These places don’t want you

Wednesday, January 17th, 2024

Troubled by Rob HendersonRob Henderson was more than a little surprised to discover that none of the major bookstores in New York City or San Francisco would host an event for his new book, Troubled: A Memoir of Foster Care, Family, and Social Class:


All inquiries either outright declined or ignored altogether.

I scanned the websites of some of these bookstores. They are hosting events for authors with 2,000 Twitter/X followers and, in several cases, little to no online or cultural footprint beyond a perch at one of the many dying legacy media outlets.


I have 136,000 followers on Twitter/X. I have nearly 50,000 subscribers on this Substack. My writing has appeared in the New York Times, the Wall Street Journal, the Boston Globe, Psychology Today, and many other mainstream outlets. I broke myself in half to enlist in the military and then study at Yale and Cambridge.


If you grow up poor and aren’t willing to pledge fealty to the right causes, these places don’t want you. If you grew up poor, remake your fortunes, and then speak truthfully about the factors that fuel success (hard work, determination, sacrifice) rather than the factors elites speak about (luck, systemic forces, privilege), then these places don’t want you.


The kinds of people who work in these spaces claim to be open-minded. They claim they want to elevate and center voices from marginalized communities.

That’s what they claim.

Let me repeat a stat that doesn’t get shared enough:

Three percent of kids in the foster system graduate from college.
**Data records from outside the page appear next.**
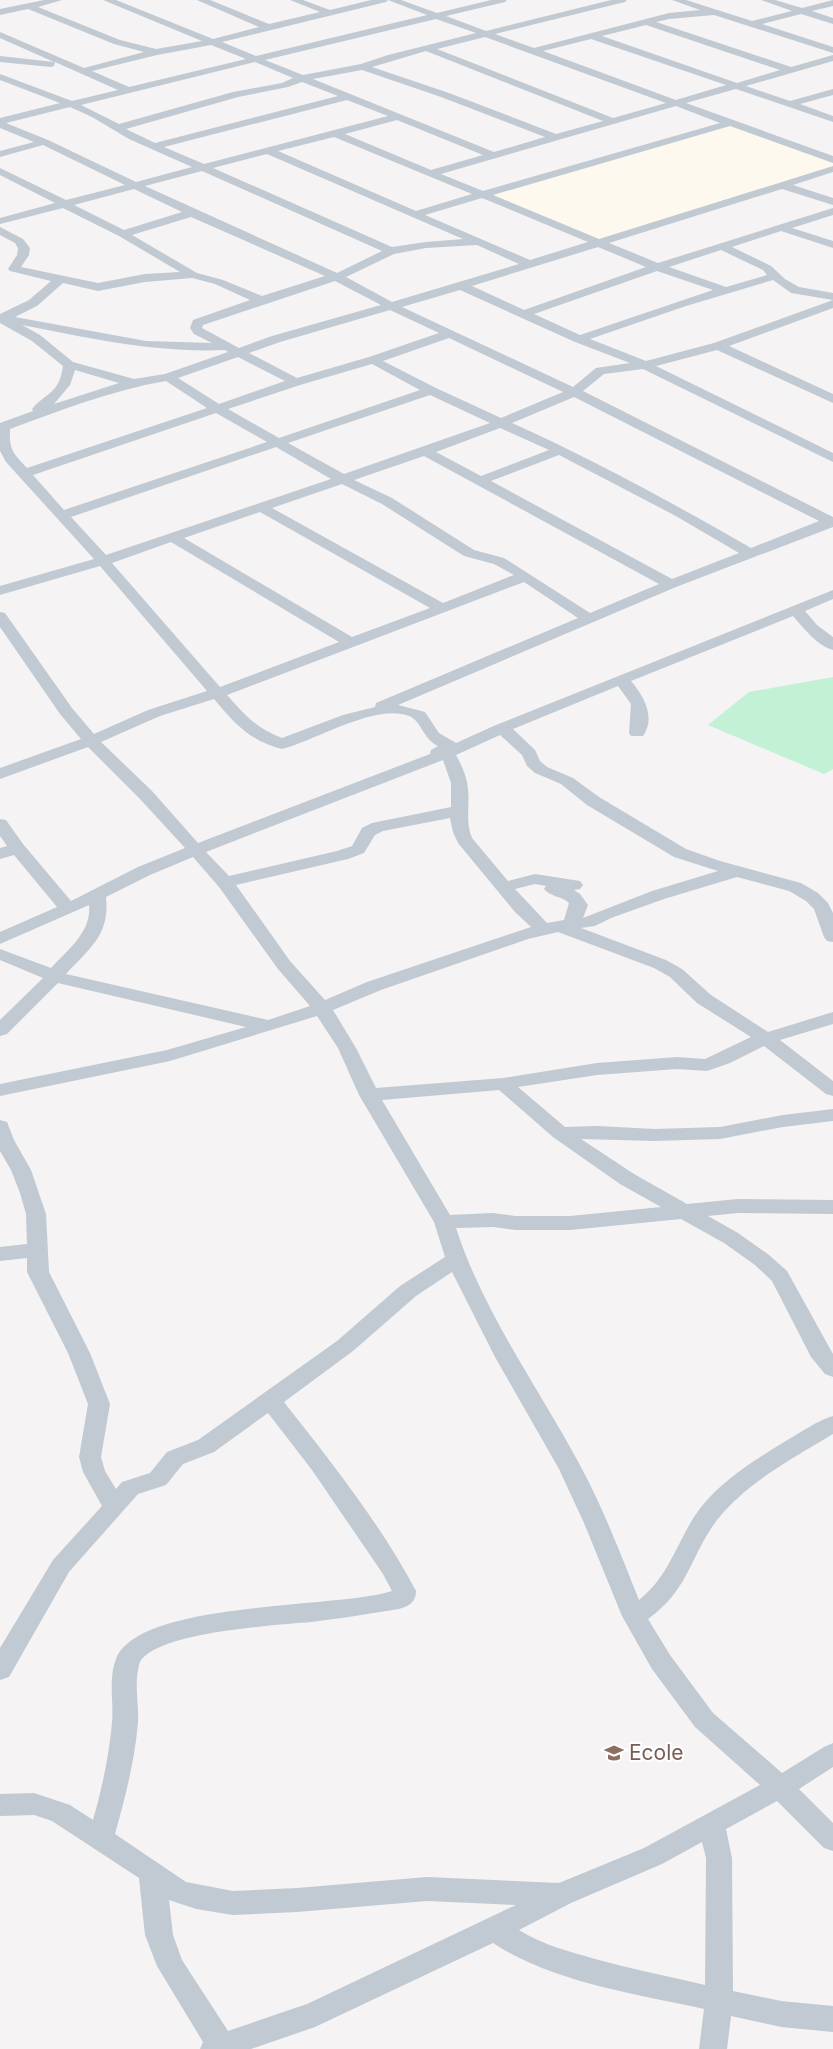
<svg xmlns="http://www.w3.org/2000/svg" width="833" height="2049" viewBox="0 0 833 2049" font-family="Inter,sans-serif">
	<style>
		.commercial { fill: #fdf9ef }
		.green { fill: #c3f1d5 }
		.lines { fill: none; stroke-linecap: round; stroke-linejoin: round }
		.minor { fill: #c1cad2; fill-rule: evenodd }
		.labels { text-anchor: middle; stroke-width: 4; stroke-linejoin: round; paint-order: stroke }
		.near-education-label { font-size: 21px; fill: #785e54; stroke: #fff; text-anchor: start }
	</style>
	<rect width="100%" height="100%" fill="#f5f3f3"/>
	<!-- commercial -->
	<path class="commercial" d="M736,123L833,158V171L600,243L483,197Z"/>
	<!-- green -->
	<path class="green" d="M833,677V769L824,774L708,725L749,692Z"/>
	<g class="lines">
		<!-- minor -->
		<path class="minor" d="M44,0H62L38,7L120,40L156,49L202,41L103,0H116L213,39L259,27L197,0H210L269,24L320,12L290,0H303L330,10L371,0H388L386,2L222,42L256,56L427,15L388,0H401L437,13L491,0H507L505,2L446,16L486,31L611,0H627L625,2L495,34L534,48L669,13L700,10L672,0H686L752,21L792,11L761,0H775L802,8L833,0V6L812,11L833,18V24L801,14L762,24L833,47V53L714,15L669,19L656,22L791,67L833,55V61L746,86L790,101L833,89V95L800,104L833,116V122L736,89L686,103L833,156V163L730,126L493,195L599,239L833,166V172L793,185L833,198V205L782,189L609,243L658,263L833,208V215L792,228L833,241V248L781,231L732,247L771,266L785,279L799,287L833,293V308L729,346L833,394V403L717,350L656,366L833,453V462L643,369L604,374L583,391L833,517V527L676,587L398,705L425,712L439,733L456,743L496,725L833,590V599L805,611L817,625L833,637V650C817,646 803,627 793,616L631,681C644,696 656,718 643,736H631L629,733L631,704L618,686L513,729L535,750L540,761L547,767L573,778L599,797L686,849L720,861L801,883L818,893L828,903L833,913V942L827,941L824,937L814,909L806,901L789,891L737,877L664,899L611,918L595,926L581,928L666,960L682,969L711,995L768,1032L833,1012V1024L780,1040L833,1081V1096L826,1094L764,1046L730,1063L707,1071L677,1069L597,1075L518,1087L565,1127L597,1126L655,1129L720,1127L783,1115L833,1109V1121L783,1127L720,1139L655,1141L581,1139L634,1174L687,1204L738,1199L833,1200V1214L738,1213L708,1216L738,1233L769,1255L787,1271L833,1354V1377L825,1374L811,1357L772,1281L755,1265L724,1243L681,1219L570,1230H515L493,1227L456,1228C484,1314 539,1388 581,1467C604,1510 621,1555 639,1600C667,1578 676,1546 694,1517C716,1483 755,1460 789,1439C803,1431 817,1421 833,1416V1434C793,1458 746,1483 717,1520C690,1556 689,1590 648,1619L670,1655L713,1713L782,1773L824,1747L833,1743V1767L799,1789L833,1823V1851L824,1848L777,1801L726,1829L732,1858L733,1991L781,2001L833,2006V2032L781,2027L731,2016L727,2049H699L704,2009C635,1994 552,1982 493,1943L315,2027L251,2049H200L203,2042L157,1966L145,1935L139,1878L52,1821L34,1815L0,1816V1794L34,1793L70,1805L93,1820C102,1788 109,1756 112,1723C114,1702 108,1679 116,1659C139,1600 336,1609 392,1591L383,1574L312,1470L268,1413L214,1452L183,1464L166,1485L138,1494L69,1572L9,1677L0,1680V1648L53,1560L102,1506L83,1472L79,1457L88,1404L68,1353L27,1272V1258L0,1261V1247L27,1244L26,1214L20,1193L11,1170L0,1151V1120L7,1122L14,1140L31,1170L46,1214L49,1272L90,1353L110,1404L101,1457L105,1471L116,1489L122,1482L150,1473L167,1452L198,1440L337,1341L400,1286L445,1257L434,1222L359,1095L338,1048L317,1016L170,1061L0,1096V1084L167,1050L246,1027L58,983L7,1034L0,1036V1020L43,978L0,960V949L51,968C67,950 92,932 89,905L0,944V932L57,907L14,855L0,859V848L7,846L0,836V819L6,820L23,844L71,901L138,867L185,848L140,799L88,747L0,779V768L81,739L60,714L0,627V612L5,613L72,708L94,734L148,710L207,691L100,566L0,595V586L94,559L6,462L0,451V423L33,411L32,409C46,392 59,395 63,366L32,341L0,323V314L29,300L51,281L10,271L8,269L17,255L18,248L15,243L0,235V227L23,239L30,248L29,255L21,267L98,283L145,274L180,272L119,236L63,208L0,224V218L55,203L0,175V168L66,200L125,185L43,145L0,157V151L34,142L0,128V118L60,103L0,80V74L72,101L118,90L55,62L54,66L51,67L0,62V56L54,62L0,38V32L84,68L144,52L114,44L28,9L0,15V9ZM436,19L476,33L388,55L361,64L303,75L265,60ZM646,25L780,70L737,83L602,36ZM485,37L666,103L613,118L437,49ZM591,39L726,85L676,100L543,51ZM211,45L246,59L129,87L92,71L157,55ZM426,51L603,121L556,134L449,93L372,67ZM255,62L293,78L282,83L233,92L119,124L81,105ZM362,70L441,97L545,137L494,152L313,79ZM302,82L338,96L155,143L126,129L238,97L288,87ZM347,100L388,116L204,164L164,147ZM676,106L720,123L483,191L441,174ZM70,107L92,117L129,139L192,167L136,182L48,140L6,123ZM397,120L483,155L431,170L345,134ZM334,137L472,194L416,211L278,151ZM267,154L463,239L426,242L392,247L213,168ZM202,171L382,251L337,273L145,186ZM134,189L182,212L124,230L74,205ZM482,198L588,242L530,260L425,215ZM191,217L325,276L262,296L223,280L197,273L132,235ZM477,245L519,264L392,302L346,277L394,254L426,248ZM598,247L646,267L524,310L472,286ZM721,250L763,270L767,275L726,287L669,267ZM657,271L713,290L580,335L534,314ZM192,278L215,284L250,300L193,320L190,328L194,334L212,343L146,341L15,317L37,306L63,283L98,291L145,282ZM773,280L791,293L833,300L714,343L646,361L590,339L686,306ZM335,281L381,305L272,336L239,348L202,328L203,325ZM460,290L575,342L630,363L596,368L573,387L402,307ZM390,310L439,333L369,357L297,378L249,353L280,342ZM22,325C89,338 155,353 225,350L228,352L165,374L134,379L73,362L40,335ZM449,338L563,392L501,418L436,388L383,361ZM238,357L285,381L219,404L178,378ZM372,364L420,390L279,438L228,409L300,385ZM75,370L119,383L54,404L70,385ZM166,381L207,408L27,468C13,453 9,450 10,429C62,410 112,390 166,381ZM430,395L490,423L344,474L288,443ZM574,397L819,521L751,548C673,503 594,460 512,423ZM216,413L267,442L64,510L33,475ZM500,428L549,450L481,476L436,452ZM276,447L331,479L106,555L71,517ZM559,455L674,515L739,553L672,579L491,481ZM424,456L659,584L590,613L504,558L474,550L392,498L354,480ZM342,484L382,504L464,556L494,564L514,575L443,603L272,508ZM260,512L430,608L352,637L184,538ZM171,542L339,642L220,687L112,563ZM524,582L578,618L376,703L375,707L343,715L282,738C256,728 245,715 227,695ZM214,699C234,723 250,741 282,749C315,741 375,703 409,716C422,721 422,738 438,746L431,750L430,754L198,843L152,791L101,742L160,716ZM500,735L522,755L527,766L535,773L561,784L587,805L674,857L718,871L652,891L583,918L588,905L580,894L574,890L580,889L583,885L580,881L535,874L508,881L472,838C465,821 470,807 468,789C467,777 462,766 456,755ZM443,760L451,783V807L372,823L362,828L352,846L337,851L229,876L206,852ZM450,818L453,832L458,843L515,912L531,927L367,982L325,1000L290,961L236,885L348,859L364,853L375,835L383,831ZM193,857L219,887L278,969L310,1006L268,1020L66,974C90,948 110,935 106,897L150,875ZM535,884L546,886L544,889C550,897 562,896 569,903L564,920L547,923L515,889ZM558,932L654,968L670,977L697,1003L751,1037L705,1059L677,1057L597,1063L503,1078L376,1088L356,1048L333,1010L381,990L528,939ZM499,1090L553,1137L620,1184L661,1207L570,1216H515L493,1213L450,1215L382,1100ZM452,1272L495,1357L559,1469L584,1523L622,1616L652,1669L695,1727L760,1785L644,1848L559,1883L427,1877L297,1888L233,1891L186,1882L115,1834C125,1798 135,1760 138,1722C139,1704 134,1684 139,1665C148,1632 279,1625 311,1622C336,1619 361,1615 386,1611C399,1609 416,1608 416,1591C380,1523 331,1462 284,1402L353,1351L416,1296ZM702,1842L706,1858L705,1985C668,1976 631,1969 595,1959C568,1951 543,1945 519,1930L571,1903L662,1864ZM169,1900L196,1909L233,1915L297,1912L427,1901L516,1905L307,2004L228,2031L182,1960L173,1935Z"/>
	</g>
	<!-- icons -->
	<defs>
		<g id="school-bare" transform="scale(1.5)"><path d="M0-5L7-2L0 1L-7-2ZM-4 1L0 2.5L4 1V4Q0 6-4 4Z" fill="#8d6e63" stroke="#fff" stroke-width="2.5" paint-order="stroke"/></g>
	</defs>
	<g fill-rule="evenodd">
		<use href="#school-bare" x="614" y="1753"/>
	</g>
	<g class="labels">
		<!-- near-education labels -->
		<g class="near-education-label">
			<text x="629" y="1760">Ecole</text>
		</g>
	</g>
</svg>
One of us somehow manages to join that minuscule group. And build a large enough platform to communicate about his experiences. And write a book about the obstacles so many young people face. A book that has been warmly endorsed by people across the political spectrum. A book that has received positive early reviews from professional reviewers. One of us manages to miraculously reach a position to communicate the difficulties of sidelined and struggling kids across the country.

But the people who run bookstores aren’t interested in hosting a conversation about it. Apparently, the people who run bookstores are more afraid of confronting my past than I am.


  1. Phileas Frogg says:

    “People who run bookstores,” I don’t like where this rhetoric is going…better call the FBI…

  2. Jim says:

    Imagine expecting open arms from a people that make the Taliban look like schoolboys.

    Does our dear Rob really not know what time it is?

  3. Gaikokumaniakku says:

    The phrase for the day is “suppressed narrative.” Always look at the subgroups within society that can effectively suppress competing narratives.